YOUR GOAL:
Count the lines below containing "labels". Number only.

PROVIDED DATA:

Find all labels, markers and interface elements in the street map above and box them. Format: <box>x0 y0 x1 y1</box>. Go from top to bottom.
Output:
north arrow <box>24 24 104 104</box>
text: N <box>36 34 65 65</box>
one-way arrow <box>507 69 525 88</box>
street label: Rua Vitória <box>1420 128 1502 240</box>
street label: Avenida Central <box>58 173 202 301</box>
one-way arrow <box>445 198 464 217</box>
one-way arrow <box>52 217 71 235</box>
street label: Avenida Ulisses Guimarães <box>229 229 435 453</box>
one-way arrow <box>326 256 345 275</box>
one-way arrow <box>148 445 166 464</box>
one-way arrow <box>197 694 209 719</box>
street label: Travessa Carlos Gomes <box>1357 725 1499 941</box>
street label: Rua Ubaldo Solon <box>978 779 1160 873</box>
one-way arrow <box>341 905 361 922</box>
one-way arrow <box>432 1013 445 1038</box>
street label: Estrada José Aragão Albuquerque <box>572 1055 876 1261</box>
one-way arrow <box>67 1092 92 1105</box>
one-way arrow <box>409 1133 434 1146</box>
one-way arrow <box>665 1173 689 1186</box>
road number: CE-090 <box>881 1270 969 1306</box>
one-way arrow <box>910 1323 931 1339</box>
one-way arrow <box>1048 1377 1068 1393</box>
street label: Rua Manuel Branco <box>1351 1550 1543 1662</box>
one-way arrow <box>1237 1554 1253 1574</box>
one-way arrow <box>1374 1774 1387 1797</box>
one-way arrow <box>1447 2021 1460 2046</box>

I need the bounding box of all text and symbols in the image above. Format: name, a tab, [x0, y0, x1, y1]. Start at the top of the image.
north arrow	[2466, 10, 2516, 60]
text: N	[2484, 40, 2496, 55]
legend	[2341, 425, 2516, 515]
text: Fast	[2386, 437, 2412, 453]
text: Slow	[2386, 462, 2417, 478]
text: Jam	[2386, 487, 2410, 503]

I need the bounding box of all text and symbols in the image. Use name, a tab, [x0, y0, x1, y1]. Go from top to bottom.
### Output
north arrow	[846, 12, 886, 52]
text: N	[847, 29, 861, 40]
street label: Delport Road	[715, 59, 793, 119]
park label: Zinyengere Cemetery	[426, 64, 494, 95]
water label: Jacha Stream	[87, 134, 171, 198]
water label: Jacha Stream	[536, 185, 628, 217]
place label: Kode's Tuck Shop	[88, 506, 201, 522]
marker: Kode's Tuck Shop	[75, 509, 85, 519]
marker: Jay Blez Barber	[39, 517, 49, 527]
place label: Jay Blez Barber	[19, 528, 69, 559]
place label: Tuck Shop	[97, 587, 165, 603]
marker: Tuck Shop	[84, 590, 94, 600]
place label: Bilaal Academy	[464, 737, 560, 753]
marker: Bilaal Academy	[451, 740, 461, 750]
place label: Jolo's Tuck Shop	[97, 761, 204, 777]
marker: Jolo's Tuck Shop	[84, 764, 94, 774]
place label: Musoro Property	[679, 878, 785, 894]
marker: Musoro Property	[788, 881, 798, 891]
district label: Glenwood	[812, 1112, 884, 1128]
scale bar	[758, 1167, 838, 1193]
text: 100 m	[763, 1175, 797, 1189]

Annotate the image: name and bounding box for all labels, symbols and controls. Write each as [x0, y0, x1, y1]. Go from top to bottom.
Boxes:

TASK SOLUTION:
2